But wherever organisation exists cowardice will be found more advantageous than courage. Of the men at the head of businesses, schools, lunatic asylums, and the like, nine out of ten will prefer the supple lickspittle to the outspoken man of independent judgement. In politics it is necessary to profess the party programme and flatter the leaders.
Source: The advantages of cowardice (written in Nov. 2, 1931 and pub. in Mortals and Others, v.1, 1975
More info.: https://russell-j.com/COWARD.HTM
<寸言>
政治は妥協です。

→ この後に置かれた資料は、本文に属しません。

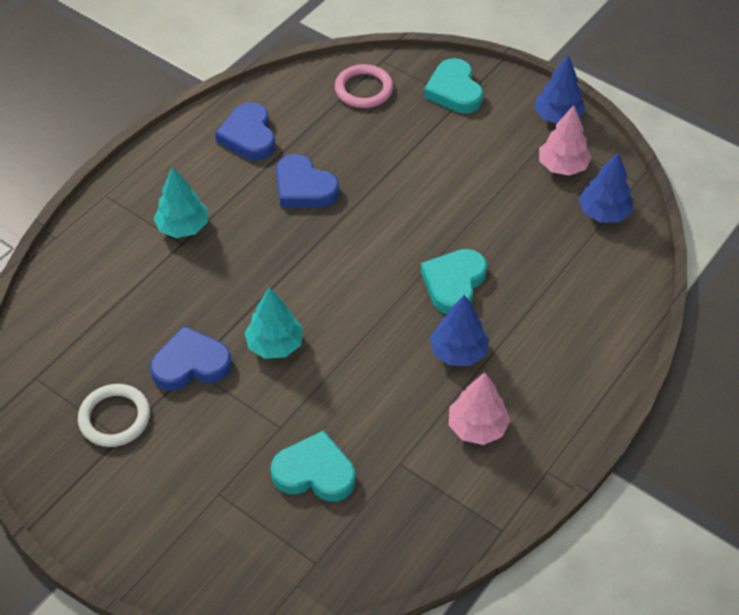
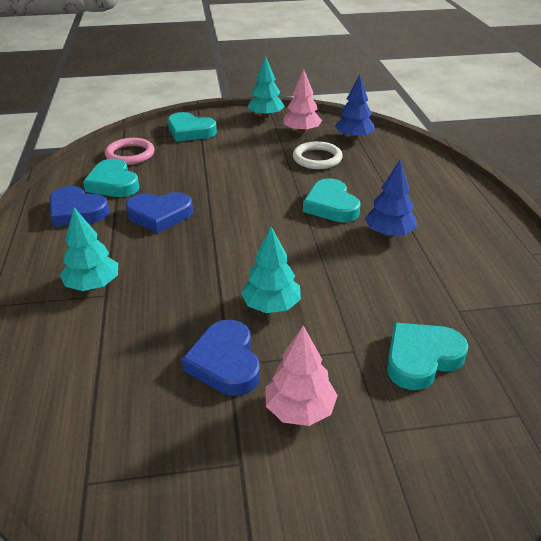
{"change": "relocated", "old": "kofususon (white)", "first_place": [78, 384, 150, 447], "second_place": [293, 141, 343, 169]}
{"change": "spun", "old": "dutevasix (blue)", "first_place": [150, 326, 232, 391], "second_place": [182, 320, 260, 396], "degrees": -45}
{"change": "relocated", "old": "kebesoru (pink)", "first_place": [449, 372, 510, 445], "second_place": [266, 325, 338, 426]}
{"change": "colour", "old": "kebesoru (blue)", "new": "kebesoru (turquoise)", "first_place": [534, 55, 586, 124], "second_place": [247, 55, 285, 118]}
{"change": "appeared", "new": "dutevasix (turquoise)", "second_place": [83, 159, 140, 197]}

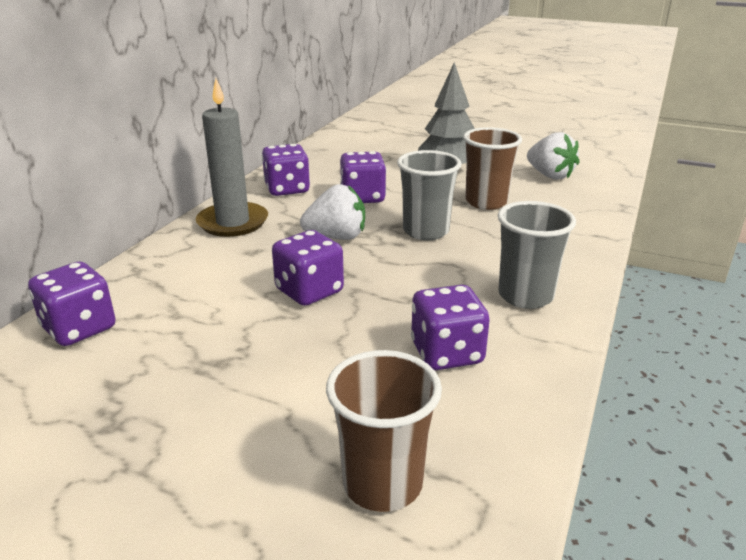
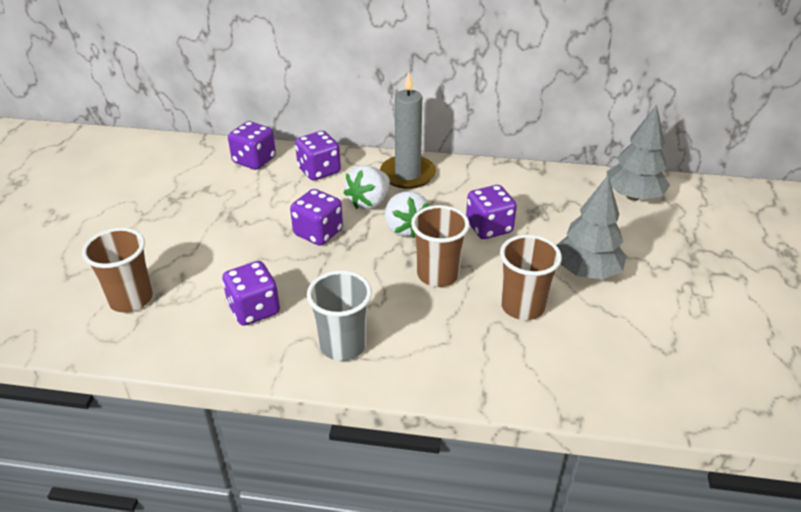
{"change": "relocated", "old": "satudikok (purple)", "first_place": [262, 144, 310, 196], "second_place": [295, 131, 341, 180]}
{"change": "colour", "old": "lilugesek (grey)", "new": "lilugesek (brown)", "first_place": [397, 150, 462, 240], "second_place": [411, 205, 470, 287]}
{"change": "relocated", "old": "nagutal (white)", "first_place": [527, 132, 580, 180], "second_place": [344, 165, 390, 210]}
{"change": "appeared", "new": "kebesoru (grey)", "second_place": [607, 105, 670, 201]}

しかし、それは自由に議論した後で、指導者(決定権者)の判断に従うということであるべきです。しかし、実際は、指導者に対し「忖度」をし、指導者の意見があたかも自分の意見であるかのように述べて「重用」してもらおうとする日和見政治家がいっぱいいます。これは政治の世界だけでなく、組織のあるところどこにでも見られる現象ですが、多くの人のやる気を阻害してしまいます。
そのような臆病な人たちに向けて、ラッセルは皮肉を込めて次のように「アドバイス」しています。
1) 自分の意見を述べずに上司の意見を述べよ。
2) 自分で良いと思う目標を実現しようとしないで,大金持ちが肩入れした組織が目指す目標の達成に努力せよ。
3) 個人的な交友においては,できれば権力を持った人たちを,もしそれがかなわなければ,将来権力を持つと思われる人たちを,選べ。
もちろん,ラッセルは「このような処世術に従う位なら死んだほうがましだ」とって言っています。